Detect and Remove Dead Code with Roslyn

10 min readJan 19, 2022

Any large project will create lots of dead code (code that is not used by the application) overtime. How to identify these dead code and remove them are a challenge work to do.

NDepend tool, as a static analyzer, can scan the whole solution and find out the potential dead types. However, there are several limitations to this report:

By default, it only scans the internal types (classes, interfaces, structure and enum). All the public types are not included in the report. In order to get a more coverage of the code, we need to include the public types as well. This can be achieved by changing the dead type CQLinq (Code Query Linq) query by commenting out !t.IsPublic.
The report itself is not totally accurate, especially when dealing with enum types, types that contains only constants, types referenced only in attribute, types only referenced in “is” statement, etc..
The report is based on the scan of the dlls, not the source code level. Some information, like number of lines of source code, is not the real one.

The .NET Compiler Platform SDK (Roslyn APIs) can load the solution in VisualStudio and perform the analysis over the entire solution. In this article, we will demonstrate how to use Roslyn APIs to find and remove the dead code in a given solution.

Note, you can download the whole solution discussed in this article from GitHub repository: https://github.com/jason-ge/DeadCodeRemover.

◇ ◇ ◇ ◇

- **Job item**: Decide whether each statement agrees with the article on dead code, answering yes or no and quoting the words of the article that settle it. 1. By default, NDepend includes public types in its dead type report. 2. The NDepend report is based on a scan of the dlls rather than the source code. 3. The Roslyn APIs can perform the analysis over the entire solution.

- **Provided material**:
◇ ◇ ◇ ◇

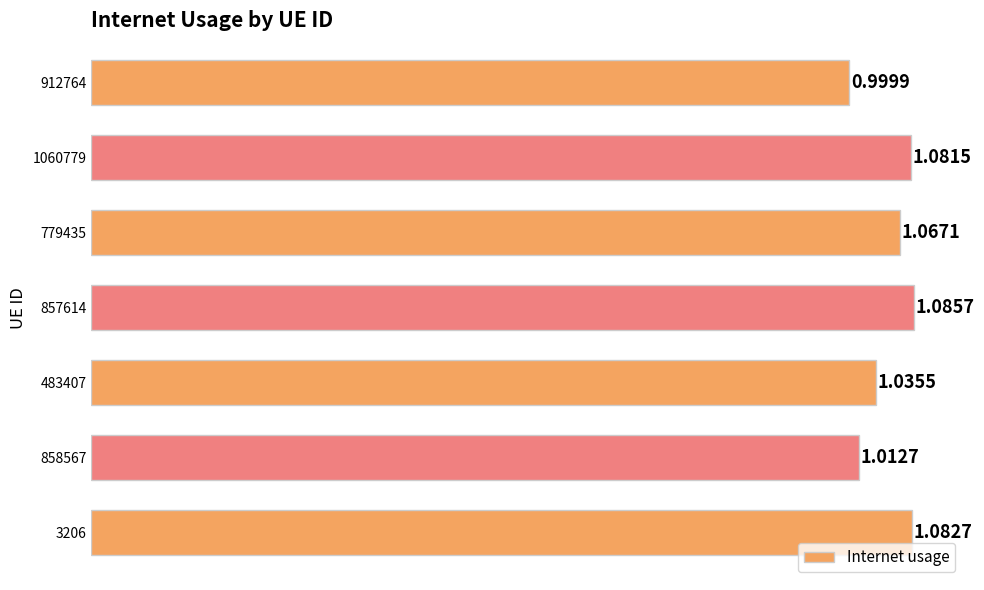

What is the change in value from 912764 to 779435?

+0.1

◇ ◇ ◇ ◇

- **Reply to the task**:
1. No: "By default, it only scans the internal types (classes, interfaces, structure and enum). All the public types are not included in the report."
2. Yes: "The report is based on the scan of the dlls, not the source code level."
3. Yes: "The .NET Compiler Platform SDK (Roslyn APIs) can load the solution in VisualStudio and perform the analysis over the entire solution."